DATA FOR THIS EXERCISE ▸

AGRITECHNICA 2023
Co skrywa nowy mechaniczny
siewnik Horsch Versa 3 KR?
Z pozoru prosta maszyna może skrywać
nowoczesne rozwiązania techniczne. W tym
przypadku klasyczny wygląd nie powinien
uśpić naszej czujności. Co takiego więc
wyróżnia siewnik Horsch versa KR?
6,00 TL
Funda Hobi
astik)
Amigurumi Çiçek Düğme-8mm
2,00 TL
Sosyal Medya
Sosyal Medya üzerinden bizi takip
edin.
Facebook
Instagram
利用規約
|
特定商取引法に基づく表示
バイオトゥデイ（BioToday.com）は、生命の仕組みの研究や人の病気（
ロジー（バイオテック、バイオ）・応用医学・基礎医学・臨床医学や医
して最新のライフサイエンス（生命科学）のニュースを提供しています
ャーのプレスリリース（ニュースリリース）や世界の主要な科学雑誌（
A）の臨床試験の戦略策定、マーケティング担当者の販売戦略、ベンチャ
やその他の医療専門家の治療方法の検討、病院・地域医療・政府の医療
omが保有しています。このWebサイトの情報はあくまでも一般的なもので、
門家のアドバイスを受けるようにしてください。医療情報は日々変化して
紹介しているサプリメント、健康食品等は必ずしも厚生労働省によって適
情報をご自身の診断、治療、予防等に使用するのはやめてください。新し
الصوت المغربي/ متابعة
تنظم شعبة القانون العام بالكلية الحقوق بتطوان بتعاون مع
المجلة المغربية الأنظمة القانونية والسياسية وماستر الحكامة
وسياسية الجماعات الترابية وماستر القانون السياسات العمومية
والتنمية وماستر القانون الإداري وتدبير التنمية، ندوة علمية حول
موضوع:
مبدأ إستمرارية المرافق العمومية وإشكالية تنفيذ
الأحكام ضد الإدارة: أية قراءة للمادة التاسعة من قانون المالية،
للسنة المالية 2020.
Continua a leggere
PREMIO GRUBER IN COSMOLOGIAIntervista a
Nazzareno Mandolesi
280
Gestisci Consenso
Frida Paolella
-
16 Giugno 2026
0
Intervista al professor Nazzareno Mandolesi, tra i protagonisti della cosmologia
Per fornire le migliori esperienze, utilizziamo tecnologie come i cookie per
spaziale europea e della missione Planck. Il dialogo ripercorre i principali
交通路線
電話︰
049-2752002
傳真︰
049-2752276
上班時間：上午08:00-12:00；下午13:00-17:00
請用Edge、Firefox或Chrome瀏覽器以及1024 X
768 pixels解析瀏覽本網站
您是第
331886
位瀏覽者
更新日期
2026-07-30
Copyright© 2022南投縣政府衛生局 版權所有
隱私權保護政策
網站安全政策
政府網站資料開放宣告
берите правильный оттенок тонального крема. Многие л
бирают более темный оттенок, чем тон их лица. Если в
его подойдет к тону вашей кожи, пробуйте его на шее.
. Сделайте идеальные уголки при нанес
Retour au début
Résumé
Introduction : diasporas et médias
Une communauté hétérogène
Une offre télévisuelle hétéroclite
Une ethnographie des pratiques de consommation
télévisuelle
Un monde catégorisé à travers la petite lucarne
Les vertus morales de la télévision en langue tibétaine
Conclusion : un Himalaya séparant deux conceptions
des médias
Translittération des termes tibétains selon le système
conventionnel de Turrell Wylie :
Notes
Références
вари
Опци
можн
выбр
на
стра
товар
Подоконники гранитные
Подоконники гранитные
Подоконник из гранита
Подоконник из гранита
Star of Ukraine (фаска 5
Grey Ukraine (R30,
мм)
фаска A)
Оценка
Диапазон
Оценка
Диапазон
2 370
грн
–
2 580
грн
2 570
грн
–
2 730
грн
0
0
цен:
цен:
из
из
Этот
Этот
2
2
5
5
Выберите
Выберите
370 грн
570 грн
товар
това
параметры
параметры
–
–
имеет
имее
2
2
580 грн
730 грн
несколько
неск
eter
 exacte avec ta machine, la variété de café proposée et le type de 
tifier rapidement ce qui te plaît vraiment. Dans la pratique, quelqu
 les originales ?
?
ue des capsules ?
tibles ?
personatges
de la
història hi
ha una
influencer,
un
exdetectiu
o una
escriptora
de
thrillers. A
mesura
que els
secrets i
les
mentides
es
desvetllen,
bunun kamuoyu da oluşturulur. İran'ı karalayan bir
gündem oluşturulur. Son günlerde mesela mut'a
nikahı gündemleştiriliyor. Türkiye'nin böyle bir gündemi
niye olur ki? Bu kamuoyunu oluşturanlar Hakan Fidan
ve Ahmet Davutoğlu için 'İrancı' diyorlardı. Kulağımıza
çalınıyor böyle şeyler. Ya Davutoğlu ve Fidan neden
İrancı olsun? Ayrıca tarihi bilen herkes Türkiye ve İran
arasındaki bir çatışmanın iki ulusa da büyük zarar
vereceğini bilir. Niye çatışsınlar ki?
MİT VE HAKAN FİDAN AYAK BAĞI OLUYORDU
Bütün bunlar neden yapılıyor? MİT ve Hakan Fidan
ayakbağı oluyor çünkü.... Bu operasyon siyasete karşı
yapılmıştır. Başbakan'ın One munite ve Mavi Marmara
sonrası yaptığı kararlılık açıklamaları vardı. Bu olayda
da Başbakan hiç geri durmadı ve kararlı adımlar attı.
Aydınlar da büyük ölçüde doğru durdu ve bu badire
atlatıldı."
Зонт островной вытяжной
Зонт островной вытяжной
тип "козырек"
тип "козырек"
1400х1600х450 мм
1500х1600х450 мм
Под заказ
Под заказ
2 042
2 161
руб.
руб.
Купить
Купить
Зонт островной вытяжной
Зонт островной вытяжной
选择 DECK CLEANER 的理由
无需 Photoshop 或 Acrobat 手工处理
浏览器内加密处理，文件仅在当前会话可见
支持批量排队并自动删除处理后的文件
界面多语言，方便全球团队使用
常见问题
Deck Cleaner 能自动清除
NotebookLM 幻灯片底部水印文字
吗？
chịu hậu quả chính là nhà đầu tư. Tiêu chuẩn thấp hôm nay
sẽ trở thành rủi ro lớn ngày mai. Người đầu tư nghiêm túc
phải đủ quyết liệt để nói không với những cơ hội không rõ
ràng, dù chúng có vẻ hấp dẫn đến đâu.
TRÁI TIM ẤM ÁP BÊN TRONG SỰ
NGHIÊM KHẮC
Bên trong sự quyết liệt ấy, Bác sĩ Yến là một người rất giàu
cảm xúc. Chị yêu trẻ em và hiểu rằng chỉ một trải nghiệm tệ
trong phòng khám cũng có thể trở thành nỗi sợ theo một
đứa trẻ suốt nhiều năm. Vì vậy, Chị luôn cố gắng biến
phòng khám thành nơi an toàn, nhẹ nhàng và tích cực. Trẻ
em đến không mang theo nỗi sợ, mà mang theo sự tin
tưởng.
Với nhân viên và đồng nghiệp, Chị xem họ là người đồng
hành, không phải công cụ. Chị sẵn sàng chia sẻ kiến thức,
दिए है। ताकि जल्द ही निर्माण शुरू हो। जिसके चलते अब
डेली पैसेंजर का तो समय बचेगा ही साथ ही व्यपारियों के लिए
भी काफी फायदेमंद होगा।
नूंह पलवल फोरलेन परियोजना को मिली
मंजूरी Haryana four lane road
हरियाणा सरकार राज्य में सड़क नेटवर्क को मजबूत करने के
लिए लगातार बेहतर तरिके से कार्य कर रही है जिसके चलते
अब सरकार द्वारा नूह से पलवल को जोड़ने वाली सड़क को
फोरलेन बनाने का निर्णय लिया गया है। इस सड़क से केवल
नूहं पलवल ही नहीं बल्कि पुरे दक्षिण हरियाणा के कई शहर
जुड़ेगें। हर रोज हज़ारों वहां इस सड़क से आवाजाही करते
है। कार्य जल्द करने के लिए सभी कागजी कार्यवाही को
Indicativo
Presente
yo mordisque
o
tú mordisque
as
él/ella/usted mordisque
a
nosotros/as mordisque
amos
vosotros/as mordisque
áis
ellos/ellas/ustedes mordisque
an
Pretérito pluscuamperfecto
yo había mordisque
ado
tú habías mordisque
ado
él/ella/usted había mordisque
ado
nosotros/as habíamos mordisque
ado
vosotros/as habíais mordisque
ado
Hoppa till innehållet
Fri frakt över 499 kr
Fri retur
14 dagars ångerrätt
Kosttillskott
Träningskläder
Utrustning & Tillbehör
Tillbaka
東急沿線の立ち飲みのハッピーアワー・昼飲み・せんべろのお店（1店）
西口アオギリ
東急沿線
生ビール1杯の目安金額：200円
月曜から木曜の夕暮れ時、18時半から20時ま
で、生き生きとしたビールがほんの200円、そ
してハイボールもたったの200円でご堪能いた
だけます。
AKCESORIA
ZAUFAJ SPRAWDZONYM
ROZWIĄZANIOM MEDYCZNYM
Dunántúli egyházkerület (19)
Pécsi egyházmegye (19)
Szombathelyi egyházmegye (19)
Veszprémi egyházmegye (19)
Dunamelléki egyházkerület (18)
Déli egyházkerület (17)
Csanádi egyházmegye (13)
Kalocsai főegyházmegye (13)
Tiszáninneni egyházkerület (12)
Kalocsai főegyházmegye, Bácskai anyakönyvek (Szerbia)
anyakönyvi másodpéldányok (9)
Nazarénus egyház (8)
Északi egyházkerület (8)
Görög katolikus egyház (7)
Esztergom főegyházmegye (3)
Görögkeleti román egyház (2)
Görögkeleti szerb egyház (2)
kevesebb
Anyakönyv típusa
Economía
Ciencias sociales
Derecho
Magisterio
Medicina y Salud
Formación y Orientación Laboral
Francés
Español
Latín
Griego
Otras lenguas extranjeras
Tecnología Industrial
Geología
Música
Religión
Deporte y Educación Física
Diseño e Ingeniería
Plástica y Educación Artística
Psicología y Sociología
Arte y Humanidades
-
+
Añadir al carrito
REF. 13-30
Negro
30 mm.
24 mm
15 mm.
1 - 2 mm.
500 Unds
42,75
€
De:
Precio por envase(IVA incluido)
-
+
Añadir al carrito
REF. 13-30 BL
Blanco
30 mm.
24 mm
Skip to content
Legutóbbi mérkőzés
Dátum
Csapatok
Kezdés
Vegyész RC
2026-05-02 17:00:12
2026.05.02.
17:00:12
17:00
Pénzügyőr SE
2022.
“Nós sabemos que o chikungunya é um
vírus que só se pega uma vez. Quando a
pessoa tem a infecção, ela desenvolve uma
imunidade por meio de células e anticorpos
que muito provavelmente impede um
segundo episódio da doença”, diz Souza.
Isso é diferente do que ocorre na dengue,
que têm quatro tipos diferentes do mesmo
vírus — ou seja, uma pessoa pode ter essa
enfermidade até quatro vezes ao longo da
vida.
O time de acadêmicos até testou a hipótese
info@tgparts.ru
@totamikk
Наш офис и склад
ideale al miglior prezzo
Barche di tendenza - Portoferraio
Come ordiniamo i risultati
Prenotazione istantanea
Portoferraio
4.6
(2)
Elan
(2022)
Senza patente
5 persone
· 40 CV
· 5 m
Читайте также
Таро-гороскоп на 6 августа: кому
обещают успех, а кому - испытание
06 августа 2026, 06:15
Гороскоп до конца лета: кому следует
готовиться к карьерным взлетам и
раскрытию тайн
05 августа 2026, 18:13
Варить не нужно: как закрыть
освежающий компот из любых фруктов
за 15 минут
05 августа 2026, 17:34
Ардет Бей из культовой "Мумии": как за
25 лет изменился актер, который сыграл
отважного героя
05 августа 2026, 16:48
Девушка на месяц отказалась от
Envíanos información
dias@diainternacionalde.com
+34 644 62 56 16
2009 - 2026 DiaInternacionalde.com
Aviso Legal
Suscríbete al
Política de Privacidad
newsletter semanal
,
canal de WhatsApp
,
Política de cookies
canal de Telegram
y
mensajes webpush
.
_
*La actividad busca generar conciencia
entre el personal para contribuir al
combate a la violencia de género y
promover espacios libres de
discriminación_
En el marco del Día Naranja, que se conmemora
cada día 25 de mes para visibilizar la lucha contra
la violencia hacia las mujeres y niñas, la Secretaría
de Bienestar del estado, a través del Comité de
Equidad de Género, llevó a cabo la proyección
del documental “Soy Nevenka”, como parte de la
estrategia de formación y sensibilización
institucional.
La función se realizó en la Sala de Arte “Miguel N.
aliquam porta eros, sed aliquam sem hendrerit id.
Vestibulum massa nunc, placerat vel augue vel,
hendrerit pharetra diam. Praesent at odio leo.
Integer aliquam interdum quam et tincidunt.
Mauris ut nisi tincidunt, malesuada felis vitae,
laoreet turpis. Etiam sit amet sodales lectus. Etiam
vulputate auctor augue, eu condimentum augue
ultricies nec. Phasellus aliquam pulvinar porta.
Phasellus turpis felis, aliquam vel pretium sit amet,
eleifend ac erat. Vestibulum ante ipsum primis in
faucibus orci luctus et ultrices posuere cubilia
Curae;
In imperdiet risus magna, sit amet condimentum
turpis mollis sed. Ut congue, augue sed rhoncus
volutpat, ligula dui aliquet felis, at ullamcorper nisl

EXERCISE INSTRUCTIONS ▸
Print the items above unchanged, from their very first line down to and including the line that contains "Introduction : diasporas et médias".

RESPONSE ▸
AGRITECHNICA 2023
Co skrywa nowy mechaniczny
siewnik Horsch Versa 3 KR?
Z pozoru prosta maszyna może skrywać
nowoczesne rozwiązania techniczne. W tym
przypadku klasyczny wygląd nie powinien
uśpić naszej czujności. Co takiego więc
wyróżnia siewnik Horsch versa KR?
6,00 TL
Funda Hobi
astik)
Amigurumi Çiçek Düğme-8mm
2,00 TL
Sosyal Medya
Sosyal Medya üzerinden bizi takip
edin.
Facebook
Instagram
利用規約
|
特定商取引法に基づく表示
バイオトゥデイ（BioToday.com）は、生命の仕組みの研究や人の病気（
ロジー（バイオテック、バイオ）・応用医学・基礎医学・臨床医学や医
して最新のライフサイエンス（生命科学）のニュースを提供しています
ャーのプレスリリース（ニュースリリース）や世界の主要な科学雑誌（
A）の臨床試験の戦略策定、マーケティング担当者の販売戦略、ベンチャ
やその他の医療専門家の治療方法の検討、病院・地域医療・政府の医療
omが保有しています。このWebサイトの情報はあくまでも一般的なもので、
門家のアドバイスを受けるようにしてください。医療情報は日々変化して
紹介しているサプリメント、健康食品等は必ずしも厚生労働省によって適
情報をご自身の診断、治療、予防等に使用するのはやめてください。新し
الصوت المغربي/ متابعة
تنظم شعبة القانون العام بالكلية الحقوق بتطوان بتعاون مع
المجلة المغربية الأنظمة القانونية والسياسية وماستر الحكامة
وسياسية الجماعات الترابية وماستر القانون السياسات العمومية
والتنمية وماستر القانون الإداري وتدبير التنمية، ندوة علمية حول
موضوع:
مبدأ إستمرارية المرافق العمومية وإشكالية تنفيذ
الأحكام ضد الإدارة: أية قراءة للمادة التاسعة من قانون المالية،
للسنة المالية 2020.
Continua a leggere
PREMIO GRUBER IN COSMOLOGIAIntervista a
Nazzareno Mandolesi
280
Gestisci Consenso
Frida Paolella
-
16 Giugno 2026
0
Intervista al professor Nazzareno Mandolesi, tra i protagonisti della cosmologia
Per fornire le migliori esperienze, utilizziamo tecnologie come i cookie per
spaziale europea e della missione Planck. Il dialogo ripercorre i principali
交通路線
電話︰
049-2752002
傳真︰
049-2752276
上班時間：上午08:00-12:00；下午13:00-17:00
請用Edge、Firefox或Chrome瀏覽器以及1024 X
768 pixels解析瀏覽本網站
您是第
331886
位瀏覽者
更新日期
2026-07-30
Copyright© 2022南投縣政府衛生局 版權所有
隱私權保護政策
網站安全政策
政府網站資料開放宣告
берите правильный оттенок тонального крема. Многие л
бирают более темный оттенок, чем тон их лица. Если в
его подойдет к тону вашей кожи, пробуйте его на шее.
. Сделайте идеальные уголки при нанес
Retour au début
Résumé
Introduction : diasporas et médias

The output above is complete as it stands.